• _WHAT YOU HAVE TO DO_:
A word-for-word copy of the data, pictures excluded, is what this task asks for.

++++ RECORDS ++++

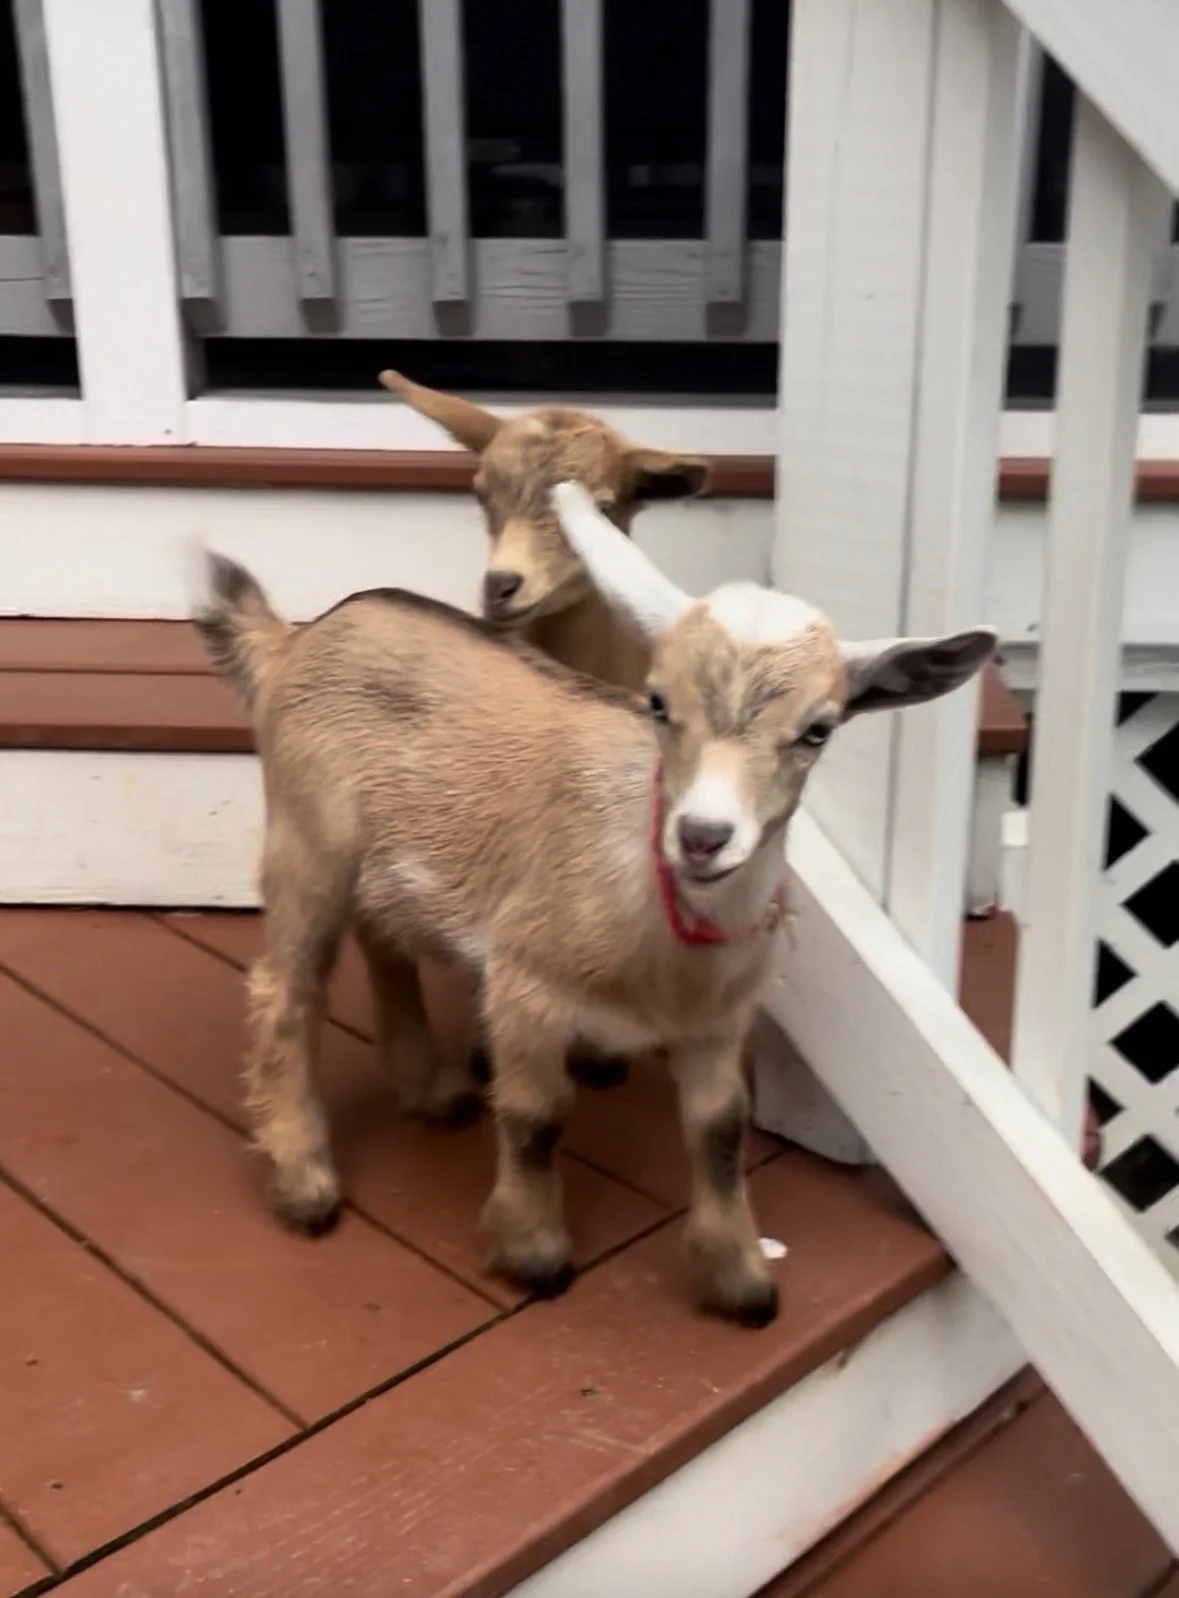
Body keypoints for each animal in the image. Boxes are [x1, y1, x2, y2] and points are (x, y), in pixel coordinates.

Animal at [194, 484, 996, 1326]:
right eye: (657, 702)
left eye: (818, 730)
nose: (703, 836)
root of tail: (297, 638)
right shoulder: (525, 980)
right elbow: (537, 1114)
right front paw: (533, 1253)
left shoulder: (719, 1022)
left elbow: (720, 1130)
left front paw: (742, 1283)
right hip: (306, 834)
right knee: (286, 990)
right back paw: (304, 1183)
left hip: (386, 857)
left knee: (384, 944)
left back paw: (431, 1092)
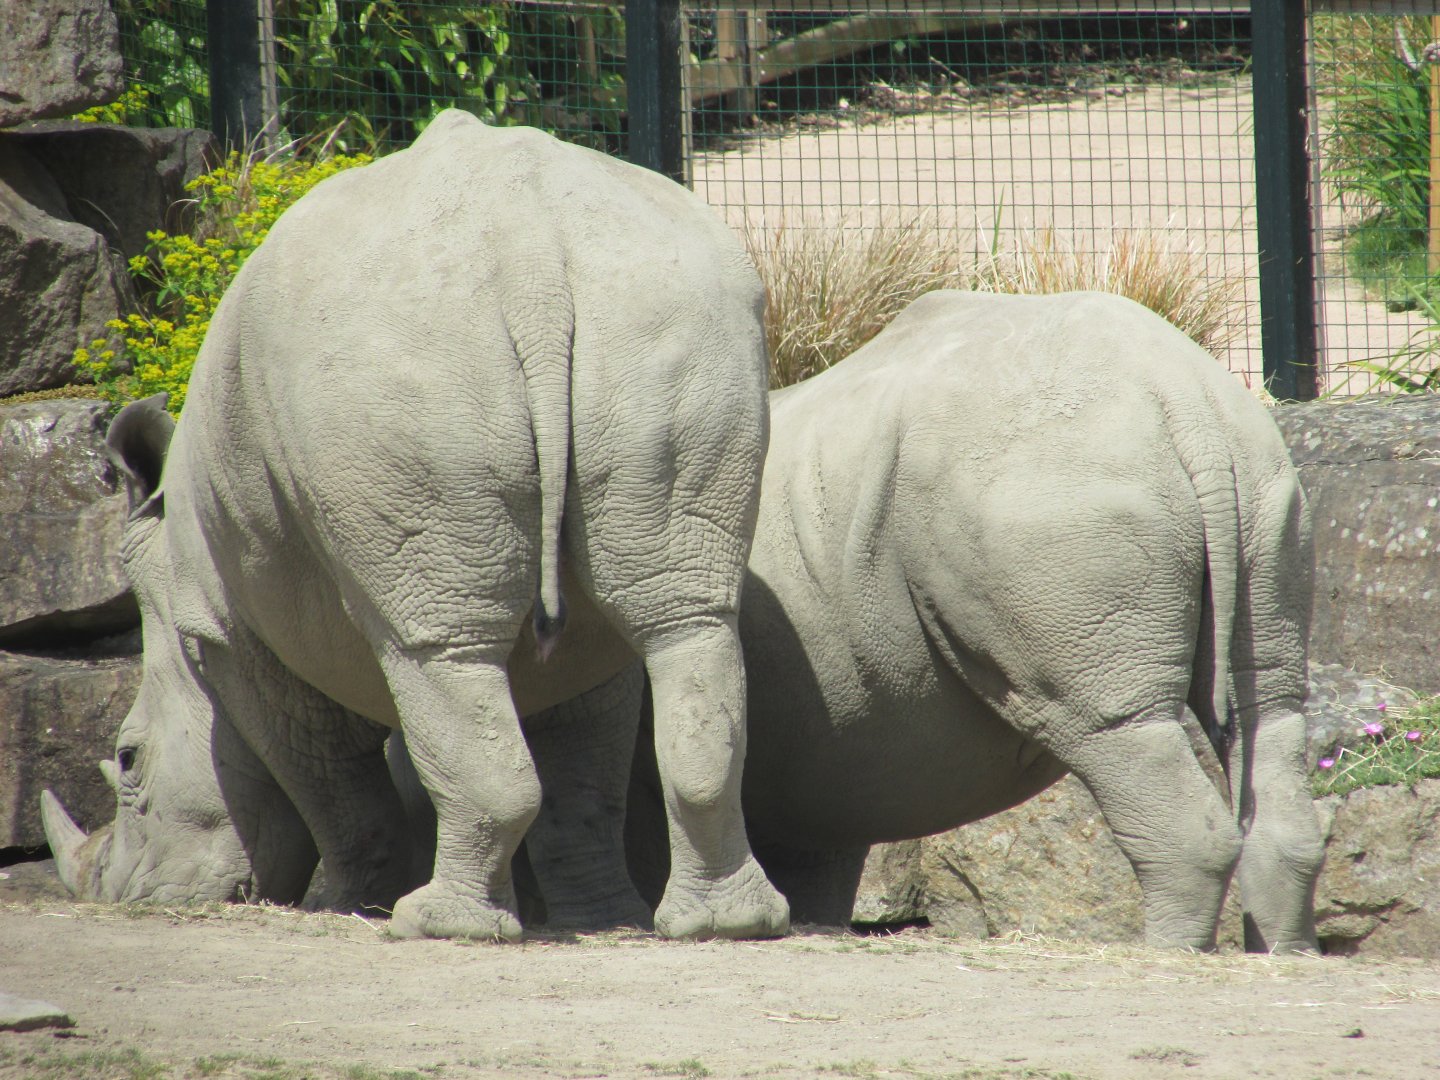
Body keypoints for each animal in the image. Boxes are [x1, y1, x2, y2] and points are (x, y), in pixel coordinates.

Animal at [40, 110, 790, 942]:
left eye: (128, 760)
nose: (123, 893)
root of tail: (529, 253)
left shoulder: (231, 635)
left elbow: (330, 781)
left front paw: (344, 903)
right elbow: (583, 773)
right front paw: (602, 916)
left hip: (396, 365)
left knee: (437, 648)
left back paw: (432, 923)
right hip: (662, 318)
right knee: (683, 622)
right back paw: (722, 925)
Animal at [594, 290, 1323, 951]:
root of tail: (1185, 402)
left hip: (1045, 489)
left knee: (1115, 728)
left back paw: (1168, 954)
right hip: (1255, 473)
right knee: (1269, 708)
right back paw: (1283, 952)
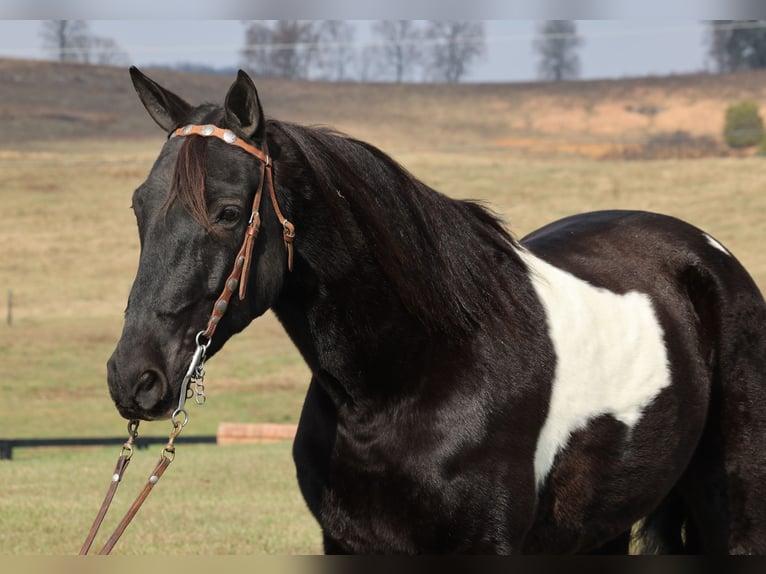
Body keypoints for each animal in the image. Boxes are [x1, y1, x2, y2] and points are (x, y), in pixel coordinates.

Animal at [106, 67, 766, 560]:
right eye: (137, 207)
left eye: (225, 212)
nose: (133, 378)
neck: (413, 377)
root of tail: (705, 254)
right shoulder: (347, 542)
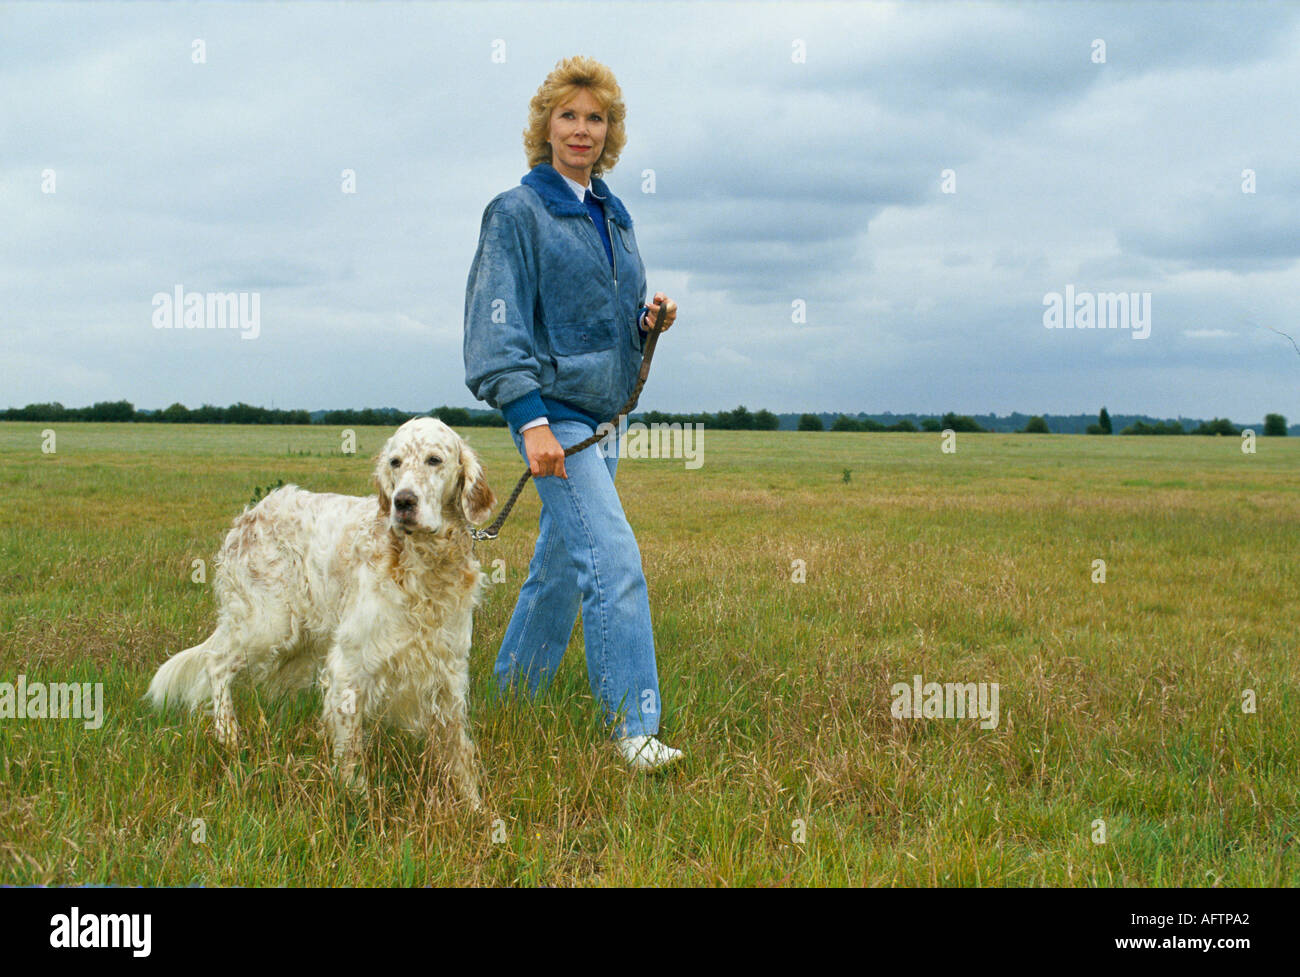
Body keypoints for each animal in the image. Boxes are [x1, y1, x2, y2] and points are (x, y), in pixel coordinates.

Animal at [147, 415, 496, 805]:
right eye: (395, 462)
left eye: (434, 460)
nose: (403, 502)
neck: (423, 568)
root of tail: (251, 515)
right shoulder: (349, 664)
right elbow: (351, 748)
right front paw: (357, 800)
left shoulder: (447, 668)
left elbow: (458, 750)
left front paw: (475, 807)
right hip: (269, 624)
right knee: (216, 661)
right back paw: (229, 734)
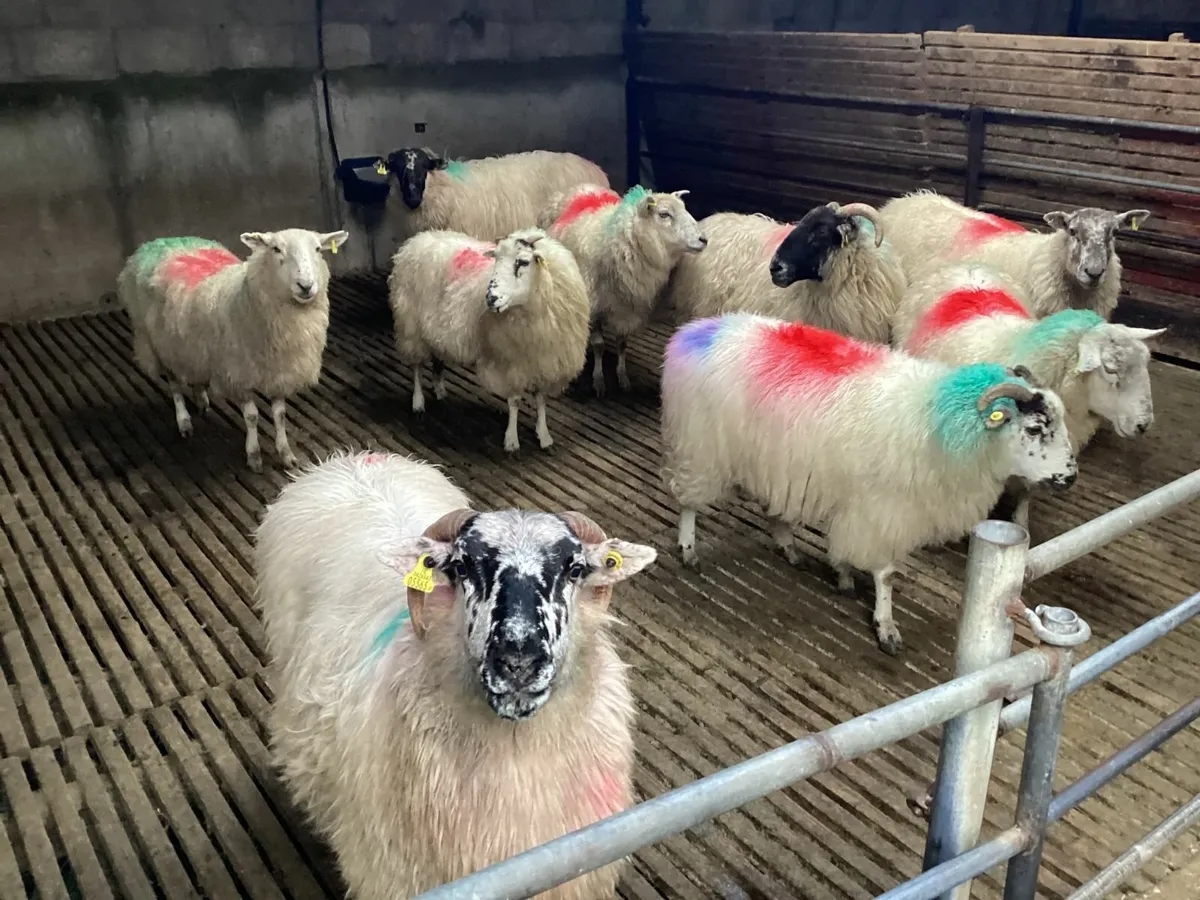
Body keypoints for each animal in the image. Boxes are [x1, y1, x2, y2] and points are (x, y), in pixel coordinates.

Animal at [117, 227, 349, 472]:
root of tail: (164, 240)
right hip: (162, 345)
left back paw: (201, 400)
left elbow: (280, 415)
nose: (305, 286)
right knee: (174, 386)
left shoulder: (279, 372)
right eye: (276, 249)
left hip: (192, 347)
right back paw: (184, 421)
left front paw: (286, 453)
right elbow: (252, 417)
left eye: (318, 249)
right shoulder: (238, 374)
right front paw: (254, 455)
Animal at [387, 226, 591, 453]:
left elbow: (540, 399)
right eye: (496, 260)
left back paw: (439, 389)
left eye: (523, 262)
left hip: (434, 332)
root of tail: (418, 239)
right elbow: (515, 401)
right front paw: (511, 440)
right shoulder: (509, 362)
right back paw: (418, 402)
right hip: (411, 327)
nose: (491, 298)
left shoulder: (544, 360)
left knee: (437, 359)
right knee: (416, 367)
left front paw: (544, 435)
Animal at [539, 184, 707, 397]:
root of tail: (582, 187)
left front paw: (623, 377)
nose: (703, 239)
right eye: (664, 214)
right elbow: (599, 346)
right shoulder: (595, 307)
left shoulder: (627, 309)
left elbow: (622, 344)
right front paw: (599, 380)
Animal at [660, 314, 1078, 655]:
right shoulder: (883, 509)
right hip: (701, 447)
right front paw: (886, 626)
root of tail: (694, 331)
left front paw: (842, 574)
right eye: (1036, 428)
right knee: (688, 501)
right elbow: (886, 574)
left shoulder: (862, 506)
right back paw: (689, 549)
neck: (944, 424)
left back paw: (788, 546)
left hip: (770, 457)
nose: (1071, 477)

++++

• _SOLUTION TO THE PROBLEM_:
Body keypoints for each animal in the image. Boxes are [x1, y1, x2, y2] and points are (x, y), in pixel coordinates.

Animal at [194, 484, 996, 1326]:
right eye: (657, 702)
left eye: (818, 730)
nose: (703, 836)
root of tail: (297, 638)
right shoulder: (525, 980)
right elbow: (537, 1114)
right front paw: (533, 1253)
left shoulder: (719, 1022)
left elbow: (720, 1130)
left front paw: (742, 1283)
right hip: (306, 834)
right knee: (286, 990)
right back paw: (304, 1183)
left hip: (386, 857)
left knee: (384, 944)
left back paw: (431, 1092)
Body keypoints for each animal in the image. Boxes are [x1, y1, x2, y2] and points are (x, y), in pixel coordinates.

Animal at [40, 110, 790, 942]:
left eye: (128, 760)
nose: (123, 893)
root of tail: (529, 253)
left shoulder: (231, 635)
left elbow: (330, 781)
left front paw: (344, 903)
right elbow: (583, 773)
right front paw: (602, 916)
left hip: (396, 365)
left knee: (437, 648)
left back paw: (432, 923)
right hip: (662, 318)
right knee: (683, 622)
right back paw: (722, 925)
Animal at [594, 290, 1323, 951]:
root of tail: (1185, 402)
left hip: (1045, 489)
left knee: (1115, 728)
left back paw: (1168, 954)
right hip: (1255, 473)
right knee: (1269, 708)
right back paw: (1283, 952)
Body keypoints for each animal in the image. Boxes are [x1, y1, x2, y2] and points are (x, y), in pixel coordinates.

Animal at [106, 67, 766, 560]:
right eye: (137, 207)
left eye: (225, 212)
nose: (133, 378)
neck: (413, 377)
root of tail: (705, 254)
right shoulder: (347, 542)
Body keypoints for each animal in the image. Boxes are [x1, y1, x2, y2] and points are (x, y), in pixel coordinates.

Animal at [147, 415, 496, 805]:
right eye: (395, 462)
left eye: (434, 460)
nose: (403, 502)
neck: (423, 568)
root of tail: (251, 515)
right shoulder: (349, 664)
right elbow: (351, 748)
right front paw: (357, 800)
left shoulder: (447, 668)
left elbow: (458, 750)
left front paw: (475, 807)
right hip: (269, 624)
right knee: (216, 661)
right back paw: (229, 734)
Body keypoints for each animal in the image. Boxes are [x1, y1, x2, y2] and points are (x, y), in pixel coordinates.

Animal at [117, 227, 349, 472]:
root of tail: (164, 240)
right hip: (162, 345)
left back paw: (201, 400)
left elbow: (280, 415)
nose: (305, 286)
right knee: (174, 386)
left shoulder: (279, 372)
right eye: (276, 249)
left hip: (192, 347)
right back paw: (184, 421)
left front paw: (286, 453)
right elbow: (252, 417)
left eye: (318, 249)
right shoulder: (238, 374)
right front paw: (254, 455)
Animal at [387, 226, 591, 453]:
left elbow: (540, 399)
right eye: (496, 260)
left back paw: (439, 389)
left eye: (523, 262)
left hip: (434, 332)
root of tail: (418, 239)
right elbow: (515, 401)
right front paw: (511, 440)
right shoulder: (509, 362)
right back paw: (418, 402)
right hip: (411, 327)
nose: (491, 298)
left shoulder: (544, 360)
left knee: (437, 359)
right knee: (416, 367)
left front paw: (544, 435)
Animal at [539, 184, 707, 397]:
root of tail: (582, 187)
left front paw: (623, 377)
nose: (703, 239)
right eye: (664, 214)
right elbow: (599, 346)
right shoulder: (595, 307)
left shoulder: (627, 309)
left elbow: (622, 344)
right front paw: (599, 380)
Animal at [660, 314, 1078, 655]:
right shoulder: (883, 509)
right hip: (701, 447)
right front paw: (886, 626)
root of tail: (694, 331)
left front paw: (842, 574)
right eye: (1036, 428)
right knee: (688, 501)
right elbow: (886, 574)
left shoulder: (862, 506)
right back paw: (689, 549)
neck: (944, 424)
left back paw: (788, 546)
left hip: (770, 457)
nose: (1071, 477)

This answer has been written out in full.